There’s a fine line between acting in faith and trying to gain freedom in my own strength. I tend to think that if I talk about a struggle enough, if I analyze it from every angle and dress it in different words, I’ll be able to finally discover some insight that will set me free once and for all from thought patterns that keep coming back to haunt me. Now don’t get me wrong, there is responsibility on my part to be proactive in setting my mind on what is good and true, the way that I’ve been approaching it until now hasn’t been effective.
I’m reading a fascinating and insightful book by J.P. Moreland, Finding Quiet: My Story of Overcoming Anxiety and the Practices that Brought Peace. Moreland, a theologian and professor, recounts his experience with mental illness (he had two anxiety-induced nervous breakdowns 10 years apart) and practical steps we can take to replace toxic thoughts patterns with what is true. One of the most enlightening things I’ve gotten from the book so far is that fighting our toxic thoughts by camping out with them and analyzing why they aren’t true actually reinforces the thoughts and keeps the neural pathway that these thoughts reside in well-oiled. Moreland writes:
“The key is not to ruminate about the message, arguing with yourself why it isn’t true or drawing out horrible implications of it. Such rumination, even telling yourself why the message isn’t true, actually depends the brain grooves that trigger the message and makes it harder to get rid of.

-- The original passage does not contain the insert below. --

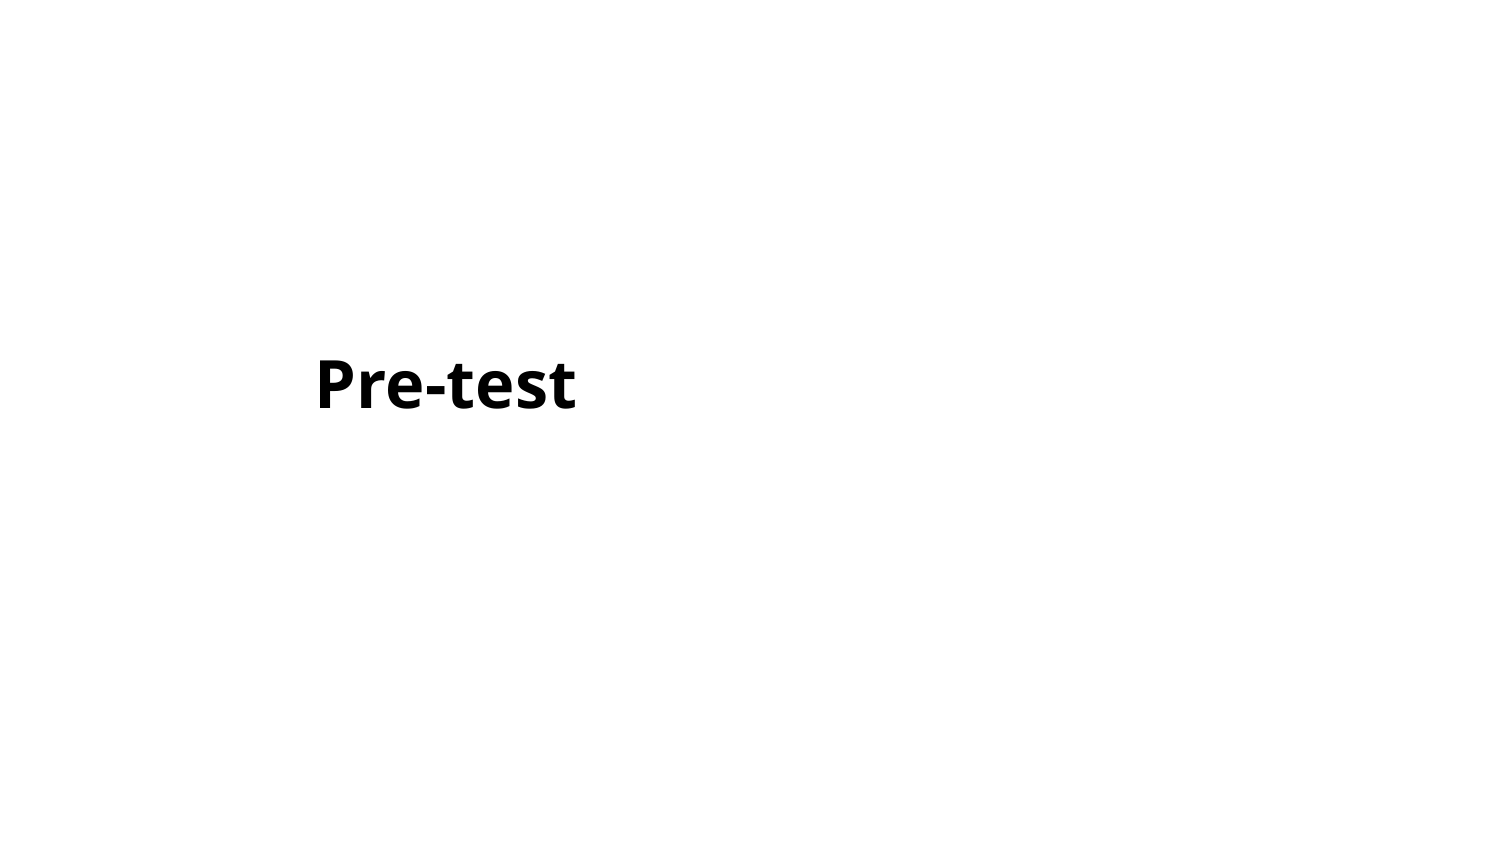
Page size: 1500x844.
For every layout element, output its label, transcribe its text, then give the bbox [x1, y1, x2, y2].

text_box Pre-test [299, 334, 1050, 429]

The goal is to dismiss the message…” (71).
My strategy, so far, has been just this, to ruminate, gritting my teeth, determined to kill the negative thoughts. But I see the irony, trying to fight the battle against distorted thinking with the logic of the mind in which the distorted thinking resides is foolish. Instead, I need to “dismiss the message,” as Moreland says, by acknowledging that the thought is a lie and refocusing my attention on something solid and true.
A good friend recently said the same thing to me, that redirecting my thoughts rather than dwelling on them will play a huge part in experiencing freedom. She used the analogy of a dog being trained, a mental image which stuck with me. When the dog acts out, a smart owner redirects the dog’s attention rather than reinforcing the action through long, drawn-out punishment. So instead of punishing myself every time I have a thought that I think I should have grown past, maybe the wisest thing to do is to submit it to God, refuse to self-flagelate, and redirect my attention to something that I enjoy, whether that’s writing a blog post, listening to Susie Larson’s podcast, taking a trip to the Russian grocery store, or even watching Dwight and Jim’s antics.
When the Israelites found themselves surrounded on all sides-the Egyptians ready to strike and the Red Sea blocking their way, no human battle strategy could save them.
No human battle strategy could save them, but God could, and he did. Moses told the people, “The Lord will fight for you, you need only to be still.” (Ex. 14:14)
And God fought for them in a way only He was able: he parted the sea and His people walked to freedom. They had to step forward, yes, but it was the Lord who led the way.
In the same way, when freedom seems impossible to me, perhaps it’s because I’m trusting in my mind rather than trusting God to lead me to mental victory. No amount of analysis on my part will lead to freedom; instead, my victory will only come when I rest my weary mind, submit my thoughts to him and say, “Lord, only you can fight this battle.” So may I trust His healing process, may I rest my mind, and may I take joy in the fact that He is fighting my battles, and that He always wins.